Unexpectedly, a brilliant researcher passed away. Marco studied computer science at the University of Amsterdam and graduated with honours (cum laude) in 1995. After his graduation he went to Lugano in Switzerland to perform his PhD research in the Istituto Dalle Molle di Studi sull’Intelligenza Artificiale (IDSIA) in the area of reinforcement learning, under supervision of the well-known prof. Jürgen Schmidhuber. After his PhD graduation in 1999, he did a short post-doc in the Intelligent Systems Group from the University of Amsterdam. He became assistant professor in the year 2000 at Utrecht University, and joined the AI institute ALICE, at the Rijksuniversiteit Groningen as tenure tracker in 2007. His main interest was reinforcement learning. This is the type of learning where, e.g., a lazy instructor tells the intelligent agent after an hour of driving that ‘it was pretty bad today’ (or ‘good’, as Marco preferred). Such a learning paradigm is much more complicated than loss and gradient-based learning (back propagation), which enjoys detailed error information over all output dimensions. In reinforcement learning, an intelligent agent needs to find out itself what was good or bad in previous actions, taken under previously-perceived states of the world. With Martijn van Otterlo, he edited and coauthored the book “Reinforcement Learning: State-of-the-Art” (2012, 19 chapters, 630 pages, Springer). In February 2019, Marco and I went to Prague. It was a multi-conference (ICAART, ICPRAM and ICORES). We had our own lectures, in our own topics. I had time to join his presentation at ICPRAM. After his presentation, a crowd of young PhDs clustered around the speaker. Naturally, because of the content of his presentation. But also because of his personality: Friendly, accessible, authentic and definitely not like your average prof. This pattern confirmed what we saw here in Groningen. Marco attracted large numbers of bachelor and master student. He meticulously corrected their texts, smoking a cigarette on one of the tables outside the Bernoulliborg. More often than not, he lifted the students above themselves, regularly resulting in a joint publication of their thesis work.

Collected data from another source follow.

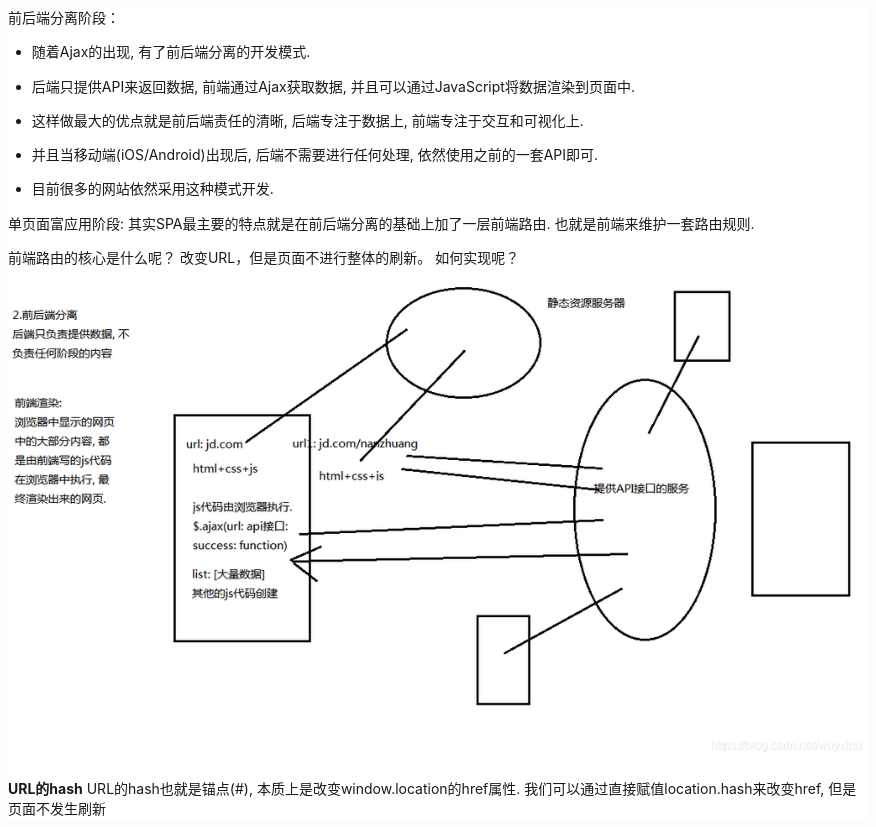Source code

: 前后端分离阶段：

- 随着Ajax的出现, 有了前后端分离的开发模式.

- 后端只提供API来返回数据, 前端通过Ajax获取数据, 并且可以通过JavaScript将数据渲染到页面中.

- 这样做最大的优点就是前后端责任的清晰, 后端专注于数据上, 前端专注于交互和可视化上.

- 并且当移动端(iOS/Android)出现后, 后端不需要进行任何处理, 依然使用之前的一套API即可.

- 目前很多的网站依然采用这种模式开发.

单页面富应用阶段:
其实SPA最主要的特点就是在前后端分离的基础上加了一层前端路由.
也就是前端来维护一套路由规则.

前端路由的核心是什么呢？
改变URL，但是页面不进行整体的刷新。
如何实现呢？

![在这里插入图片描述](vue2.assets/20200114011147381.png)

**URL的hash**
URL的hash也就是锚点(#), 本质上是改变window.location的href属性.
我们可以通过直接赋值location.hash来改变href, 但是页面不发生刷新
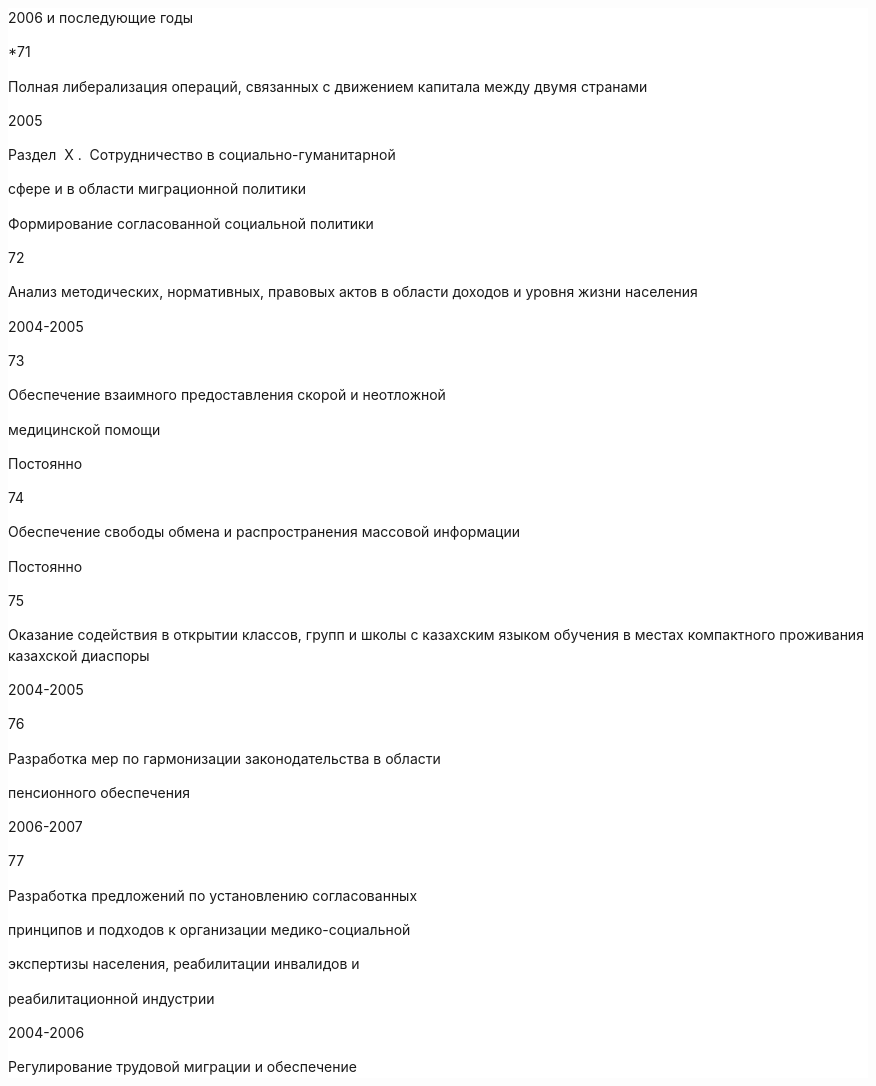 2006 и по­сле­ду­ю­щие го­ды

*71

Пол­ная ли­бе­ра­ли­за­ция опе­ра­ций, свя­зан­ных с дви­же­ни­ем ка­пи­та­ла меж­ду дву­мя стра­на­ми

2005

Раз­дел  X .  Со­труд­ни­че­ство в со­ци­аль­но-гу­ма­ни­тар­ной

сфе­ре и в об­ла­сти ми­гра­ци­он­ной по­ли­ти­ки

Фор­ми­ро­ва­ние со­гла­со­ван­ной со­ци­аль­ной по­ли­ти­ки

72

Ана­лиз ме­то­ди­че­ских, нор­ма­тив­ных, пра­во­вых ак­тов в об­ла­сти до­хо­дов и уров­ня жиз­ни на­се­ле­ния

2004-2005

73

Обес­пе­че­ние вза­им­но­го предо­став­ле­ния ско­рой и неот­лож­ной

ме­ди­цин­ской по­мо­щи

По­сто­ян­но

74

Обес­пе­че­ние сво­бо­ды об­ме­на и рас­про­стра­не­ния мас­со­вой ин­фор­ма­ции

По­сто­ян­но

75

Ока­за­ние со­дей­ствия в от­кры­тии клас­сов, групп и шко­лы с ка­зах­ским язы­ком обу­че­ния в ме­стах ком­пакт­но­го про­жи­ва­ния ка­зах­ской диас­по­ры

2004-2005

76

Раз­ра­бот­ка мер по гар­мо­ни­за­ции за­ко­но­да­тель­ства в об­ла­сти

пен­си­он­но­го обес­пе­че­ния

2006-2007

77

Раз­ра­бот­ка пред­ло­же­ний по уста­нов­ле­нию со­гла­со­ван­ных

прин­ци­пов и под­хо­дов к ор­га­ни­за­ции ме­ди­ко-со­ци­аль­ной

экс­пер­ти­зы на­се­ле­ния, ре­а­би­ли­та­ции ин­ва­ли­дов и

ре­а­би­ли­та­ци­он­ной ин­ду­стрии

2004-2006

Ре­гу­ли­ро­ва­ние тру­до­вой ми­гра­ции и обес­пе­че­ние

During the past months he was increasingly tormented by demons conjured up in his mind. Regardless of this sad affliction, he tried to be a good researcher and teacher until the end. He was an intense, trustworthy, righteous person with a fascination for our research field, internationally renowned, loved by colleagues and students. He will be sadly missed.

Haren, 23 September, 2021

Lambert Schomaker

Note: On Google Scholar, Marco’s statistics are: h-index 37, number of citations 6539, best-cited publication: 720 citations. It is a little-known fact among researchers in computer science and artificial intelligence that their beloved Google Scholar profile page will be completely removed after a university has disabled the email address. Therefore, I made a snapshot of his current profile state. Undoubtedly Marco’s work will continue to attract attention.